Powers makes a strong argument for the need for “gaps”, i.e. quiet reflective time after a mental task that allows for insights, epiphanies, creativity, depth of thinking, and time to play with ideas. Most experts agree that our best new ideas and creative thoughts come during these states of contemplation and daydreaming. These respites from screens allow thoughts to blossom and mental connections and associations to occur.
People throughout history have yearned for quieter, simpler times whenever new technologies emerged. This was true with the arrival of written language, the printing press, the telegraph, railroads, the telephone, radio, TV, the internet, and of course the explosion of new electronics in the past 30 years. Some people created distance from the subsequent busyness and information strain by escaping to nature (Thoreau), others by avoiding it for as long as possible. What I think our kids need help with is experiencing the value of digital respites, being more internally directed and aware, and learning how to be comfortable with solitude.

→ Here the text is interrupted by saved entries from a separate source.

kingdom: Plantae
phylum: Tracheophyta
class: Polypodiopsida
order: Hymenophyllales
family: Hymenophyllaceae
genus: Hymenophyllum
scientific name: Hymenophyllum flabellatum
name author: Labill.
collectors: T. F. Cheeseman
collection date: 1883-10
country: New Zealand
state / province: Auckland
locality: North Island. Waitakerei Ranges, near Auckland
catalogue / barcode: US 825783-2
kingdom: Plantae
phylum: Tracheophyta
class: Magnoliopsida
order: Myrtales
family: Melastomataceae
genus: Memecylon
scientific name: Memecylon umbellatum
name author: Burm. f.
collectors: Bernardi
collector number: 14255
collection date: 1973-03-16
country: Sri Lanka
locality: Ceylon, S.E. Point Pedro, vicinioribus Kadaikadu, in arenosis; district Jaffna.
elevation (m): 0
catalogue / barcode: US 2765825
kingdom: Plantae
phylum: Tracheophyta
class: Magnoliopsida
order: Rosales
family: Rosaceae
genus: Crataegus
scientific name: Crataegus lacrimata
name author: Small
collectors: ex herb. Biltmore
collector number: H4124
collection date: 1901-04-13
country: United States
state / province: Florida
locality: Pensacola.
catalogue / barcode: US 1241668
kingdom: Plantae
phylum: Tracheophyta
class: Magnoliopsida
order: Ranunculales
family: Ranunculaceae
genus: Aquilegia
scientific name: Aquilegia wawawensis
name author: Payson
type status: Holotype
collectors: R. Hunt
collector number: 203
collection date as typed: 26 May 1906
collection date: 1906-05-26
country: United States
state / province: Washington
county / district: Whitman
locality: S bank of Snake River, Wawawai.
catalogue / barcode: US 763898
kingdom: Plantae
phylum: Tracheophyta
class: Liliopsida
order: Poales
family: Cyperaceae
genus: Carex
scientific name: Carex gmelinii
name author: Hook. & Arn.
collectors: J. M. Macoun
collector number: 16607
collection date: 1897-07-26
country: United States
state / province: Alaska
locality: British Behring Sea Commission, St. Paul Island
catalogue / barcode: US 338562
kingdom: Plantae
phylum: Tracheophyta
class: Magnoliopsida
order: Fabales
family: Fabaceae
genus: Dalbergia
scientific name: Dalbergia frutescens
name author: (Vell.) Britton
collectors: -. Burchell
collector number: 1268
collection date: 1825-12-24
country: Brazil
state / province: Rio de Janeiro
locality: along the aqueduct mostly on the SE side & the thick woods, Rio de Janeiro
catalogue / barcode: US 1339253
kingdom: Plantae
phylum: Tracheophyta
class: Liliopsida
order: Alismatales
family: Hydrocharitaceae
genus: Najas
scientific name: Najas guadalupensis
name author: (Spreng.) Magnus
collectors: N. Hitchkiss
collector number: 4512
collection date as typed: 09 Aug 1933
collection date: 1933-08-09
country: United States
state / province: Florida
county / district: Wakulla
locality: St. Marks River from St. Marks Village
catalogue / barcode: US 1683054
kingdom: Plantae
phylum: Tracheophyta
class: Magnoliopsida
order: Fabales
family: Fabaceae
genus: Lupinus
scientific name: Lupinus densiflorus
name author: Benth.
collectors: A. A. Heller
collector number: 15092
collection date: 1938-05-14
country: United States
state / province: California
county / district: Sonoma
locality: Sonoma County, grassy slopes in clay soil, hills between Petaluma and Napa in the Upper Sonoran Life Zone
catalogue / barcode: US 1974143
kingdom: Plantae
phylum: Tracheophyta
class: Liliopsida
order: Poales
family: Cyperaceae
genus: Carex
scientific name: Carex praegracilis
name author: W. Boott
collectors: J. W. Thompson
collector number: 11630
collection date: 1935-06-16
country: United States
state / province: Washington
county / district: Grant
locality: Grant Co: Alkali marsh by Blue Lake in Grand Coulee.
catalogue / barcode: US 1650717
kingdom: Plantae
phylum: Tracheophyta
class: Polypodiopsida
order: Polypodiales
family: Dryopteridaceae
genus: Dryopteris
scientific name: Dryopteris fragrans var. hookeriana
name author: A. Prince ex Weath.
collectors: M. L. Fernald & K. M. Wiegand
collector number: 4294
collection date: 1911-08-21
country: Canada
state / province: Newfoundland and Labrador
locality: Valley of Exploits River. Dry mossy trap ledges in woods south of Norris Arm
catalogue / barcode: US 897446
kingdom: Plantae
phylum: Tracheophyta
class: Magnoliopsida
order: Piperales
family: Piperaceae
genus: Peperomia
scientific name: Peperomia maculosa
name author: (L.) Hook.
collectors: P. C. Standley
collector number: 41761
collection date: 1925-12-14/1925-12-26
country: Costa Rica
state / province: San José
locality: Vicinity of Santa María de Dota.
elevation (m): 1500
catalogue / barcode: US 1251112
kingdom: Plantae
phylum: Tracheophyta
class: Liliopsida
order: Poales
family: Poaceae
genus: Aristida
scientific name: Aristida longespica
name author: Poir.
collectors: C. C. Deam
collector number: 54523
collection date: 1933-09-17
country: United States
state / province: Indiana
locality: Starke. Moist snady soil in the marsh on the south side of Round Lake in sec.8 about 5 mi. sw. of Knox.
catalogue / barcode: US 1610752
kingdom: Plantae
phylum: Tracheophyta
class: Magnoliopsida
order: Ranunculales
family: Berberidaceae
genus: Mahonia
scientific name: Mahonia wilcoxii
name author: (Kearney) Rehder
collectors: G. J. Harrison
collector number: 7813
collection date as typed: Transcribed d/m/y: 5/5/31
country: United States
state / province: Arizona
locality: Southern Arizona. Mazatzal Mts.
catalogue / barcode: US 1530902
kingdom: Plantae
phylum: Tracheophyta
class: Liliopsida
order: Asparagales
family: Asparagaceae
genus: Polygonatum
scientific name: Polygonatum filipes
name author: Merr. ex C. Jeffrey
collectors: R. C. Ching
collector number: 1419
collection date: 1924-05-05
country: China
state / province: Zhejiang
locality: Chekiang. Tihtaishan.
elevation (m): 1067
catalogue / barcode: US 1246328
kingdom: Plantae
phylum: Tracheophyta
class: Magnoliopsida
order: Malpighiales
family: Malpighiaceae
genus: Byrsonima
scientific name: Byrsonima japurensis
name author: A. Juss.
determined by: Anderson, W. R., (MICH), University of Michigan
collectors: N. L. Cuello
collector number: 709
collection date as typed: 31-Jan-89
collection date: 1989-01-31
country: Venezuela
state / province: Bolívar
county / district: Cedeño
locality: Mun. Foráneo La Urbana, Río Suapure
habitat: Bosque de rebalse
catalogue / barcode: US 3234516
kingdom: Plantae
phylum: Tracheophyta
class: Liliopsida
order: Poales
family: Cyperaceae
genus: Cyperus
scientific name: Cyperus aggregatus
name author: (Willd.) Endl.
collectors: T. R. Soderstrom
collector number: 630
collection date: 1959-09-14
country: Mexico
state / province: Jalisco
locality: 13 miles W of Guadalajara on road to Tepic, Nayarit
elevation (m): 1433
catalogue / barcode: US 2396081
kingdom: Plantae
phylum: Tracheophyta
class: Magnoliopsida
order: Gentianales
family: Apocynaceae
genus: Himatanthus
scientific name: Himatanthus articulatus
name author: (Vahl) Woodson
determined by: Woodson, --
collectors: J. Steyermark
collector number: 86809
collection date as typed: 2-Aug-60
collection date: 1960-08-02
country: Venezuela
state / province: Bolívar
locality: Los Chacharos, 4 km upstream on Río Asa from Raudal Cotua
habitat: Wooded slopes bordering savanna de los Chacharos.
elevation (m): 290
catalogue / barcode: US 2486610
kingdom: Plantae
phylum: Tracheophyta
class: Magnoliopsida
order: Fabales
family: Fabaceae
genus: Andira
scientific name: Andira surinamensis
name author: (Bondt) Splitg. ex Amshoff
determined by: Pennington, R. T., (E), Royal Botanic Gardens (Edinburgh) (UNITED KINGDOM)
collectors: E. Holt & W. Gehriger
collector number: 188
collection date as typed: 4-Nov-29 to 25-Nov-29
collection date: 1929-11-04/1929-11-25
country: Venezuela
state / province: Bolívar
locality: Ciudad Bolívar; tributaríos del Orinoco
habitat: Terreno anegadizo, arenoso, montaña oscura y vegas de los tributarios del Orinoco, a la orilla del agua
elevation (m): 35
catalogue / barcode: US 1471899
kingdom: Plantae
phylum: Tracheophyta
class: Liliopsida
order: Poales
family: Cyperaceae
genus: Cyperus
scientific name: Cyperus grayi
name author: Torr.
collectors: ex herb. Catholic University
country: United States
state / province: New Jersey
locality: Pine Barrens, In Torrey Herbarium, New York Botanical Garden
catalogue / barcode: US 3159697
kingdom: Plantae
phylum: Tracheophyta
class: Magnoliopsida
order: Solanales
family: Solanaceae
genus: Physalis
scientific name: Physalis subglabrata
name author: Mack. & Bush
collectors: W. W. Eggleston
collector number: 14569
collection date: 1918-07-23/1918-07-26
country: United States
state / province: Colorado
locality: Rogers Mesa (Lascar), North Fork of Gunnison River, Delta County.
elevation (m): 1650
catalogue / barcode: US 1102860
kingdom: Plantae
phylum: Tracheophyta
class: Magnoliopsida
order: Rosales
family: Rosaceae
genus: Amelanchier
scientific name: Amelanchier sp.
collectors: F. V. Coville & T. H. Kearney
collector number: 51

Kids, and especially teenagers, need still times to gather themselves. These gaps would allow them to bring loads of outside information and stimuli inside to sort through and process. They would feel in control of their emotions and experiences because they would discover what they want and need.
The comedian Louis C.K., in a Rolling Stone interview on 4-25-13, described how he used to get writer’s block when working on new material, and in his frustration he’d move over to the Internet to buy something or cruise social networking sites. But he realized he was missing out on something crucial to his creative process: when he stuck with the frustrations, his best creative thoughts and epiphanies emerged. So he started writing on a computer with no Internet connection to allow those innovative ideas to percolate. I worry that teens that are constantly multitasking and being incessantly interrupted by texts, emails, and other electronics never achieve the “flow” moments and deep engagement necessary for true creative and original thought.
It’s not enough to prescribe ideas like electronic breaks, writing with pen and paper, being mindful, and spending time in nature to allow gaps from screens. Kids, like us, need to stop looking outward for solutions to inner problems. Stress, information overload, and busyness is not imposed upon us, it’s a choice. Everyone needs to develop the capacity to be alone, and to use and enjoy times of solitude. Teens must become aware of the addictive pull of electronics and the need to be forever connected. Young people who stay endlessly connected to hundreds of “friends” on social media 24/7 haven’t heard in a long time from the most important person in their lives, themselves.
I want our youth to understand and then embrace the positive effects of gap time and alone, quiet moments. Imagination, original thought, creativity, and intuition are found in the still moments of life. Embracing these moments may be the most important lesson your children ever learn.